TOKYO -- Japan is relaxing work visa requirements in the food service industry to deal with a chronic labor shortage, but the number of workers who can take the first qualification exams will be limited because industry bodies responsible for developing the tests have not had enough time to prepare for the event.
The revised immigration control and refugee recognition act took effect on Monday. It introduces a new visa category that allows foreign workers employed in 14 types of jobs, including nursing care, restaurants and construction, to remain in the country for up to five years.

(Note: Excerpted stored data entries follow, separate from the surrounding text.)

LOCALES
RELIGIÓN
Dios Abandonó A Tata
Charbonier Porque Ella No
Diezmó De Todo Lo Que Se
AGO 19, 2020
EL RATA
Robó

The agriculture ministry, in cooperation with a trade group, the Japan Foodservice Association, or JF, has devised a skills test to ensure that prospective restaurant workers can do the job. But with limited time to prepare, the first test, scheduled for April, will have only 338 examinees, a tiny fraction of the tens of thousands of foreign workers the industry expects to hire in the next few years.
Two more skills tests, one for hotel workers and another for those seeking jobs in nursing care, will also be rolled out in April.
The Organization for Technical Skill Assessment of Foreign Workers in Food Industry, which conducts the exam, released information for test-takers on March 20, subject to final revision by the ministry.
The first round will be held in Tokyo and Osaka. An additional testing site is planned for Vietnam, although details have yet to be finalized. Results will be announced by the end of May.
The 338 test slots available were filled on March 22, the first day of the application period, which had been scheduled to run through March 29. In light of the industry's expected hiring of 53,000 new foreign workers over the next five years, the cap on testing slots was tight. Shinichiro Takaoka, the head of JF, said he has asked for more tests to be held in Japan.
The exam covers hygiene, food and drink preparation and customer service. A study guide published by JF includes basic facts about food poisoning, steps to check the safety of perishable ingredients, the names of cuts of meat and fish, and serving etiquette.
The types of employment covered under the revised immigration act were decided in late December after the bill passed that month. With just three months to draw up the food industry test, make study materials available and find testing venues, there was little chance of accommodating a large number of examinees.
One person with a fast-food restaurant operator that hires foreign students for part-time positions said people are "not well aware of [the test] in the first place."
An insider with another restaurant operator said the study material seems too difficult for foreign workers with limited Japanese language skills. "It includes technical terms," the insider said. Workers from abroad "may be able to carry on day-to-day conversation in Japanese, but it's difficult for them to understand everything in the booklet."